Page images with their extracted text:
********************

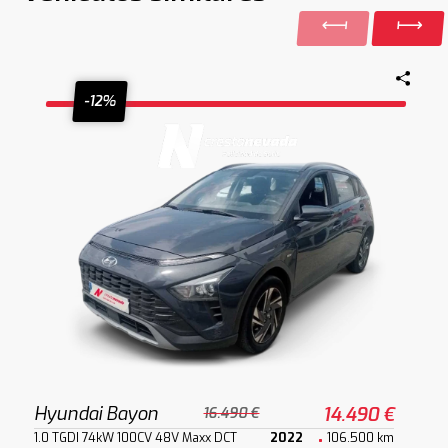
-12%
Hyundai Bayon
14.490 €
16.490 €
1.0 TGDI 74kW 100CV 48V Maxx DCT
2022
106.500 km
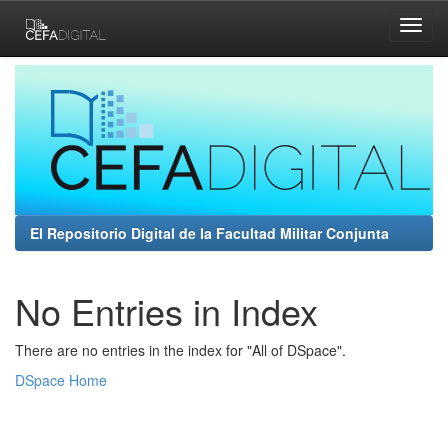
Skip
navigation
El Repositorio Digital de la Facultad Militar Conjunta
No Entries in Index
There are no entries in the index for "All of DSpace".
DSpace Home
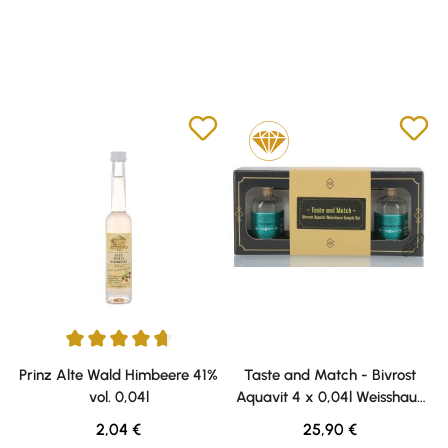
Durchschnittliche Bewertung von 4.75 von 5 Sternen
Prinz Alte Wald Himbeere 41%
Taste and Match - Bivrost
vol. 0,04l
Aquavit 4 x 0,04l Weisshaus
Sample Set
Regulärer Preis:
Regulärer Preis:
2,04 €
25,90 €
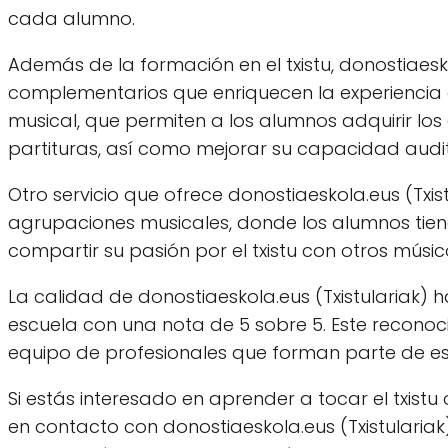
cada alumno.
Además de la formación en el txistu, donostiaeskol
complementarios que enriquecen la experiencia de
musical, que permiten a los alumnos adquirir lo
partituras, así como mejorar su capacidad auditi
Otro servicio que ofrece donostiaeskola.eus (Txist
agrupaciones musicales, donde los alumnos tien
compartir su pasión por el txistu con otros músic
La calidad de donostiaeskola.eus (Txistulariak) 
escuela con una nota de 5 sobre 5. Este reconoci
equipo de profesionales que forman parte de esta
Si estás interesado en aprender a tocar el txist
en contacto con donostiaeskola.eus (Txistulariak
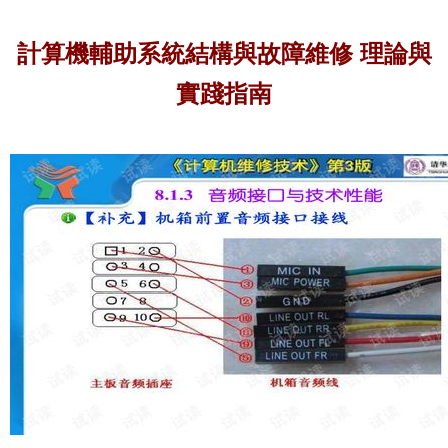
計算機輔助系統結構與故障維修 理論與
實踐指南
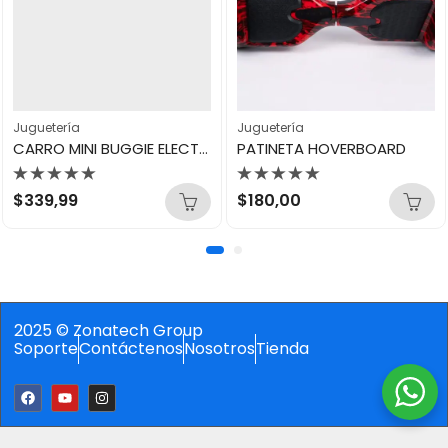
Juguetería
Juguetería
CARRO MINI BUGGIE ELECTRICO
PATINETA HOVERBOARD
Valorado
Valorado
$
339,99
$
180,00
con
con
0
0
de
de
5
5
2025 © Zonatech Group
Soporte
Contáctenos
Nosotros
Tienda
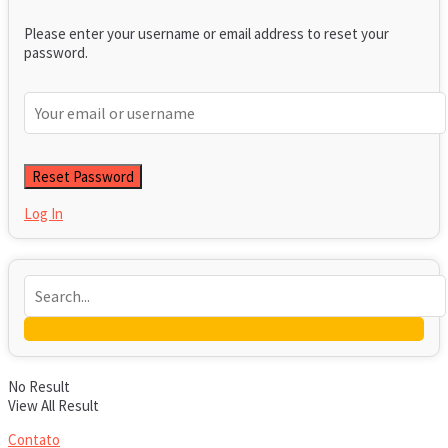
Please enter your username or email address to reset your
password.
Log In
No Result
View All Result
Contato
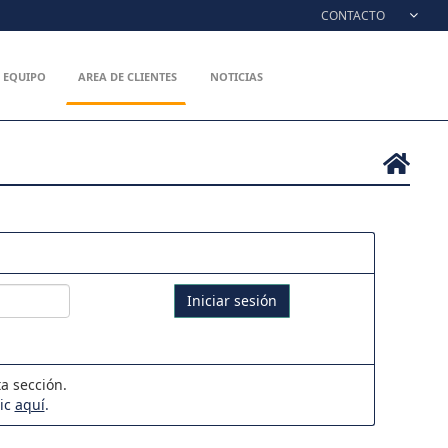
CONTACTO
EQUIPO
AREA DE CLIENTES
NOTICIAS
Iniciar sesión
a sección.
lic
aquí
.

********************

# TASK
Retype the text of every row above word for word and line by line, leaving the pictures out of your answer.

# ANSWER AREA
-12%
Hyundai Bayon
14.490 €
16.490 €
1.0 TGDI 74kW 100CV 48V Maxx DCT
2022
106.500 km
Skip
navigation
El Repositorio Digital de la Facultad Militar Conjunta
No Entries in Index
There are no entries in the index for "All of DSpace".
DSpace Home
Durchschnittliche Bewertung von 4.75 von 5 Sternen
Prinz Alte Wald Himbeere 41%
Taste and Match - Bivrost
vol. 0,04l
Aquavit 4 x 0,04l Weisshaus
Sample Set
Regulärer Preis:
Regulärer Preis:
2,04 €
25,90 €
cada alumno.
Además de la formación en el txistu, donostiaeskol
complementarios que enriquecen la experiencia de
musical, que permiten a los alumnos adquirir lo
partituras, así como mejorar su capacidad auditi
Otro servicio que ofrece donostiaeskola.eus (Txist
agrupaciones musicales, donde los alumnos tien
compartir su pasión por el txistu con otros músic
La calidad de donostiaeskola.eus (Txistulariak) 
escuela con una nota de 5 sobre 5. Este reconoci
equipo de profesionales que forman parte de esta
Si estás interesado en aprender a tocar el txist
en contacto con donostiaeskola.eus (Txistulariak
計算機輔助系統結構與故障維修 理論與
實踐指南
Juguetería
Juguetería
CARRO MINI BUGGIE ELECTRICO
PATINETA HOVERBOARD
Valorado
Valorado
$
339,99
$
180,00
con
con
0
0
de
de
5
5
2025 © Zonatech Group
Soporte
Contáctenos
Nosotros
Tienda
Please enter your username or email address to reset your
password.
Log In
No Result
View All Result
Contato
CONTACTO
EQUIPO
AREA DE CLIENTES
NOTICIAS
Iniciar sesión
a sección.
lic
aquí
.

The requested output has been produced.